▶ [ASSIGNMENT A] From the essay on the Detroit schools lawsuit, list every remedy the final paragraph gives as an example of what people favor.
▶ [ASSIGNMENT B] Translate this sentence from the essay on the Detroit schools lawsuit into Spanish: "Educational spending is at an all-time high but this generosity has not narrowed gaps."

▶ [SOURCE TEXT]
The egalitarian passion was recently illustrated in Michigan, where plaintiffs (technically a group of students) revived an ongoing class-action lawsuit (Gary B. v. Whitmer) in which they claimed that Detroit’s dreadful schools (see here for grim details) had denied them a “minimum education” and this denial violated their constitutional right to literacy. In particular, their schools provided inadequate teaching in unsafe, vermin-infested buildings. Happily for these students, the Sixth Circuit of Appeals agreed that they had, indeed, been denied a “fundamental right.” But this one decision hardly ends it — the case now returns to the federal district court to be relitigated. Yes, Detroit may be unable to pay its bills, but rest assured, if these students eventually win, city employees may lose their jobs and the city will continue to deteriorate, but Detroit’s disadvantaged youngster’s students will, supposedly, be academically proficient.

Clearly, if this case winds its way to the Supreme Court and at least five justices concur that literacy and numeracy are 14th Amendment-protected constitutional rights, the financial impact — especially now — will be catastrophic nationally. The numbers can be huge, for example, in 2010-2011 New York State was ordered to spend an additional $7 billion on its schools to achieve more equitable outcomes. And recall these this campaign is ongoing nationally nor are these demands a one-time event since, at least in principle, failure to accomplish equality can bring new litigation.

Good intentions aside, all these billions will be in vain: the quest is hopeless. For nearly a half century, educators of all ideological stripes under countless circumstances have attempted to eliminate these gaps, and none have succeeded. Educational spending is at an all-time high but this generosity has not narrowed gaps. To be sure, as these egalitarians will inform the judges, there have been occasional success, for example, a test score may jump a bit in one grade after some intervention, but such success are typically tiny and often disappear.

Moreover, it is bizarre to argue that a legal brief reflecting a few cherry-picked successes can create a coherent educational formula to reverse decades of innumerable failures costing billions. Even if the judge orders the school district to spend millions, recipients disagree on how to proceed: thousands of educators, union officials, politicians, and ideologues of all stripes each have their “guaranteed” favorite. More pre-school? Raise teacher salaries? Rebuild decrepit schools?  Return to basics? Smaller classes? Hire teachers who look like their students? The catalogue is endless and incoherent.

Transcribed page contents
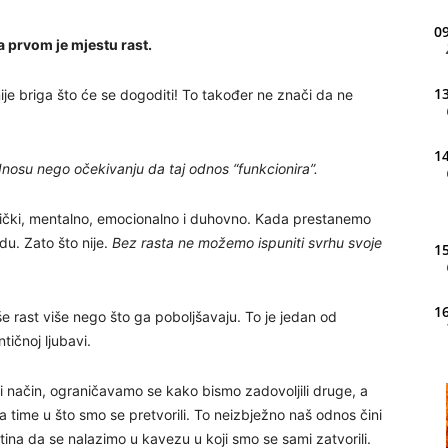
09
a prvom je mjestu rast.
13
je briga što će se dogoditi! To također ne znači da ne
14
dnosu nego očekivanju da taj odnos “funkcionira”.
izički, mentalno, emocionalno i duhovno. Kada prestanemo
du. Zato što nije.
Bez rasta ne možemo ispuniti svrhu svoje
15
16
e rast više nego što ga poboljšavaju. To je jedan od
tičnoj ljubavi.
20
i način, ograničavamo se kako bismo zadovoljili druge, a
a time u što smo se pretvorili. To neizbježno naš odnos čini
tina da se nalazimo u kavezu u koji smo se sami zatvorili.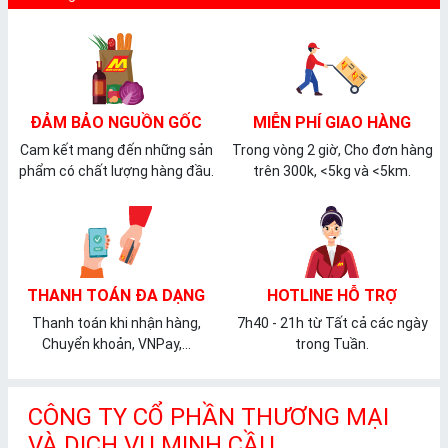
ĐẢM BẢO NGUỒN GỐC
MIỄN PHÍ GIAO HÀNG
Cam kết mang đến những sản
Trong vòng 2 giờ, Cho đơn hàng
phẩm có chất lượng hàng đầu.
trên 300k, <5kg và <5km.
THANH TOÁN ĐA DẠNG
HOTLINE HỖ TRỢ
Thanh toán khi nhận hàng,
7h40 - 21h từ Tất cả các ngày
Chuyển khoản, VNPay,...
trong Tuần.
CÔNG TY CỔ PHẦN THƯƠNG MẠI
VÀ DỊCH VỤ MINH CẦU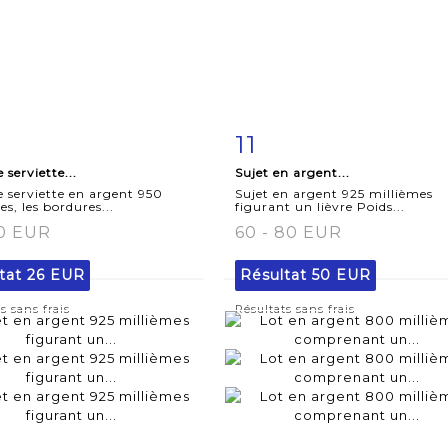
11
iche
Zoom
Fiche
Zoo
 serviette...
Sujet en argent...
aillée
détaillée
 serviette en argent 950
Sujet en argent 925 millièmes
es, les bordures...
figurant un lièvre Poids...
20 EUR
60 - 80 EUR
tat
26 EUR
Résultat
50 EUR
s sans frais
Résultats sans frais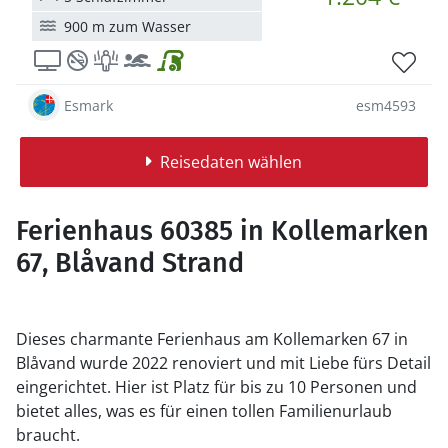
900 m zum Wasser
Esmark
esm4593
Reisedaten wählen
Ferienhaus 60385 in Kollemarken
67, Blåvand Strand
Dieses charmante Ferienhaus am Kollemarken 67 in
Blåvand wurde 2022 renoviert und mit Liebe fürs Detail
eingerichtet. Hier ist Platz für bis zu 10 Personen und
bietet alles, was es für einen tollen Familienurlaub
braucht.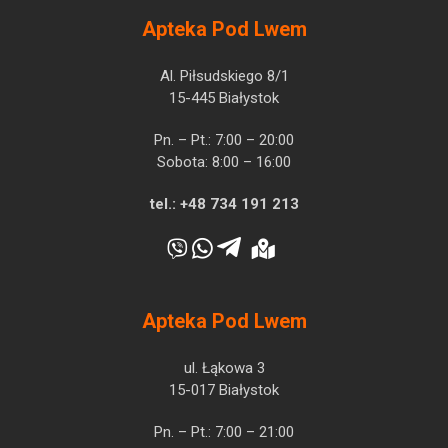
Apteka Pod Lwem
Al. Piłsudskiego 8/1
15-445 Białystok
Pn. – Pt.: 7:00 – 20:00
Sobota: 8:00 – 16:00
tel.:
+48 734 191 213
Apteka Pod Lwem
ul. Łąkowa 3
15-017 Białystok
Pn. – Pt.: 7:00 – 21:00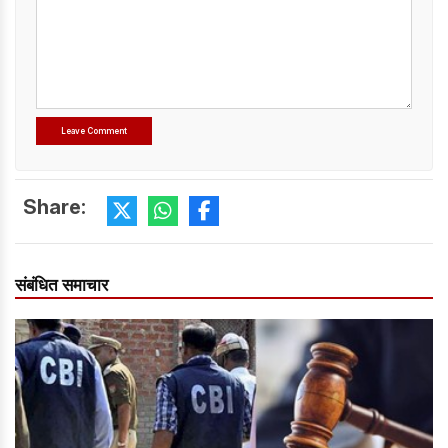
Share:
संबंधित समाचार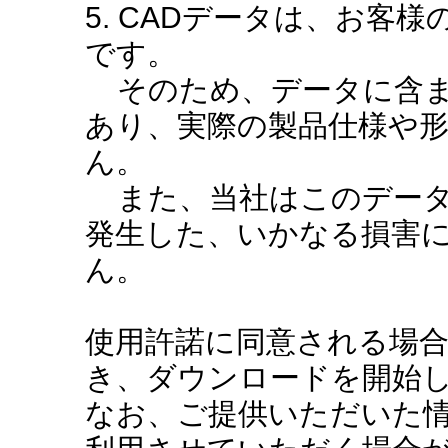
5. CADデータは、お客
です。
そのため、データに含ま
あり、実際の製品仕様や
ん。
また、当社はこのデータ
発生した、いかなる損害
ん。
使用許諾に同意される場
き、ダウンロードを開始
なお、ご提供いただいた情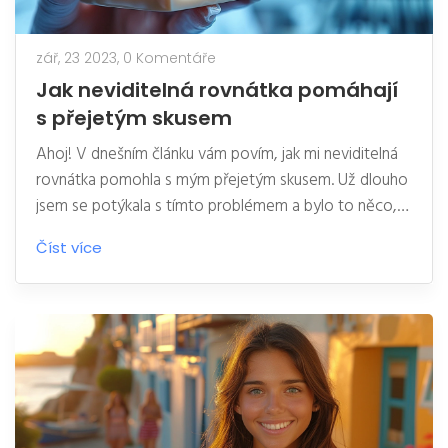
zář, 23 2023,
0 Komentáře
Jak neviditelná rovnátka pomáhají
s přejetým skusem
Ahoj! V dnešním článku vám povím, jak mi neviditelná
rovnátka pomohla s mým přejetým skusem. Už dlouho
jsem se potýkala s tímto problémem a bylo to něco,
co mi způsobovalo potíže. Když mi můj ortodont
Číst více
představil možnost neviditelných rovnátek, nevěřila
jsem, jak úžasný mohl být výsledek. Pojďte se mnou na
cestu ke zlepšení mého skusu díky těmto malým
pomocníkům.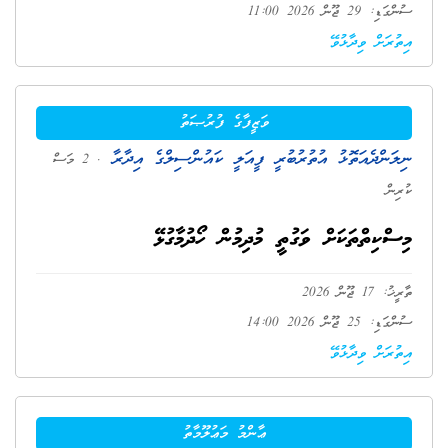
ސުންގަޑި: 29 ޖޫން 2026 11:00
އިތުރަށް ވިދާޅުވޭ
ވަޒީފާގެ ފުރުޞަތު
ނިލަންދެއަތޮޅު އުތުރުބުރީ ފީއަލީ ކައުންސިލްގެ އިދާރާ
. 2 މަސް
ކުރިން
މިސްކިތްތަކަށް ވަގުތީ މުދިމުން ހޯދުމާގުޅޭ
ތާރީޚު: 17 ޖޫން 2026
ސުންގަޑި: 25 ޖޫން 2026 14:00
އިތުރަށް ވިދާޅުވޭ
ޢާންމު މަޢުލޫމާތު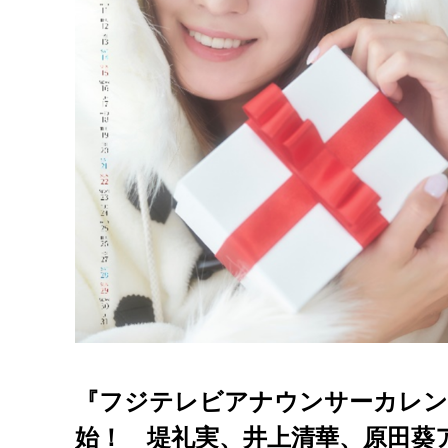
『フジテレビアナウンサーカレンダー202
始！ 堤礼実、井上清華、原田葵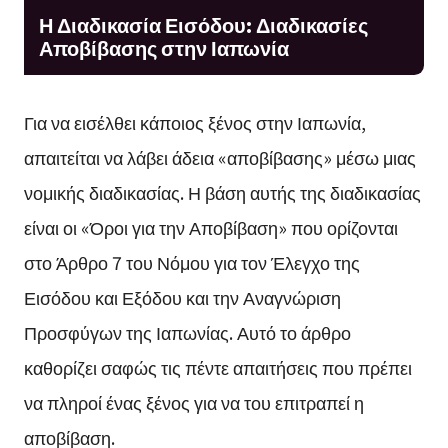
Η Διαδικασία Εισόδου: Διαδικασίες
Αποβίβασης στην Ιαπωνία
Για να εισέλθει κάποιος ξένος στην Ιαπωνία,
απαιτείται να λάβει άδεια «αποβίβασης» μέσω μιας
νομικής διαδικασίας. Η βάση αυτής της διαδικασίας
είναι οι «Όροι για την Αποβίβαση» που ορίζονται
στο Άρθρο 7 του Νόμου για τον Έλεγχο της
Εισόδου και Εξόδου και την Αναγνώριση
Προσφύγων της Ιαπωνίας. Αυτό το άρθρο
καθορίζει σαφώς τις πέντε απαιτήσεις που πρέπει
να πληροί ένας ξένος για να του επιτραπεί η
αποβίβαση.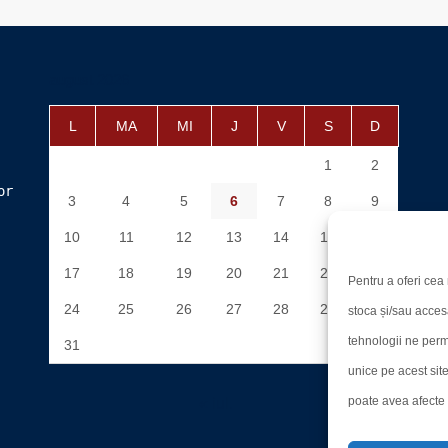
august 2026
L
MA
MI
J
V
S
D
1
2
or
3
4
5
6
7
8
9
10
11
12
13
14
15
16
17
18
19
20
21
22
23
Pentru a oferi cea 
24
25
26
27
28
29
30
stoca și/sau acces
tehnologii ne perm
31
unice pe acest sit
poate avea afecte n
« iul.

▶ [RESULT A]
- More pre-school
- Raise teacher salaries
- Rebuild decrepit schools
- Return to basics
- Smaller classes
- Hire teachers who look like their students

▶ [RESULT B] El gasto educativo está en su nivel más alto de la historia, pero esta generosidad no ha reducido las brechas.